▶ **Exercise requirements**
1. Which chips does the opening of the excerpt on Musk's chip foundry choice say mostly run through fabs in Taiwan?
2. Set down, word for word, the part of the excerpt on Musk's chip foundry choice starting at "Every Nvidia GPU." and ending at "didn’t make it.".

▶ **Excerpt to read**
Content starts
Every Nvidia GPU. Every Apple chip. Every AI accelerator powering the models that are reshaping the industry. Most of it runs through fabs in Taiwan.
So when Elon Musk sat down to choose a foundry partner for Terafab — his hundred-million-square-foot, one-terawatt chip manufacturing moonshot — the obvious call was TSMC.
He didn’t make it.
He chose Intel Corp. (INTC).
That decision might be the most important signal in semiconductors this decade.
And almost nobody is talking about it right now — because everyone is watching SpaceX’s stock price.
Here’s what Musk knows that the market hasn’t figured out yet.
The Transistor Race Is Over.
Here’s What’s Next.
For the past decade, the most important number in technology was a single digit. How many nanometers between transistors on a chip.
TSMC won that race (although Intel has caught up).
Content ends
▶ **Dataset excerpts**
Content starts
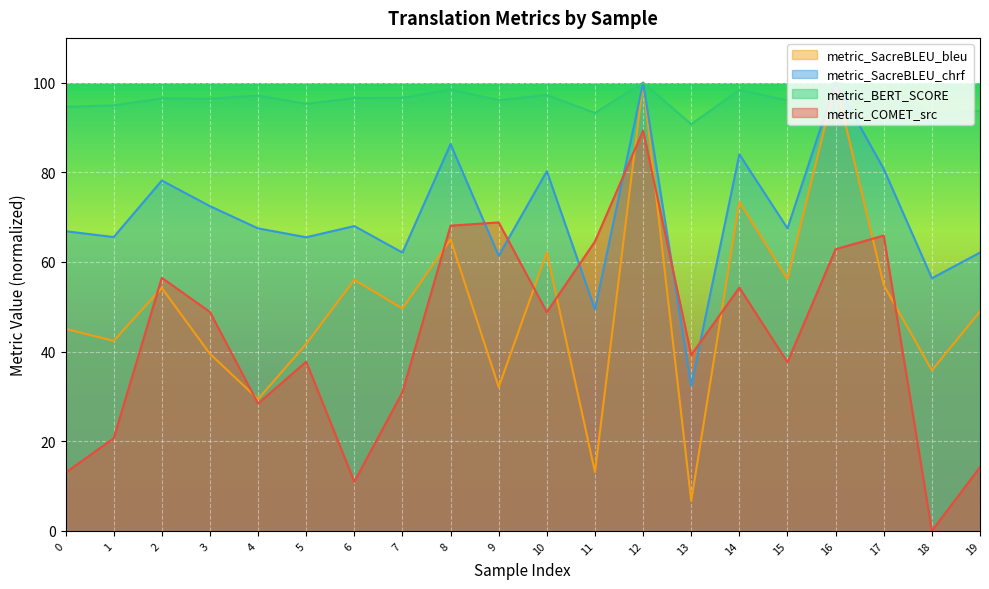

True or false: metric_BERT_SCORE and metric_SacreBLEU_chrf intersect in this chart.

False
Content ends
Content starts
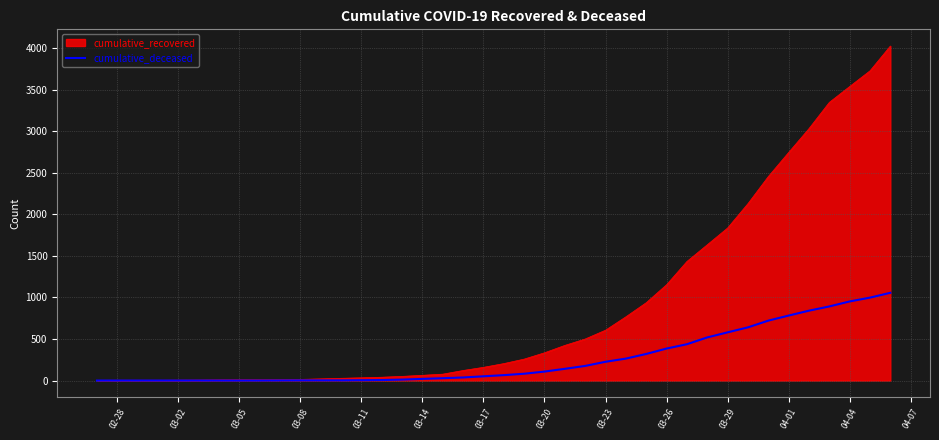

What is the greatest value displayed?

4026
Content ends
▶ **Outputs for the tasks**
1. Nvidia GPUs, Apple chips, and the AI accelerators powering the models that are reshaping the industry.

2.
Every Nvidia GPU. Every Apple chip. Every AI accelerator powering the models that are reshaping the industry. Most of it runs through fabs in Taiwan.
So when Elon Musk sat down to choose a foundry partner for Terafab — his hundred-million-square-foot, one-terawatt chip manufacturing moonshot — the obvious call was TSMC.
He didn’t make it.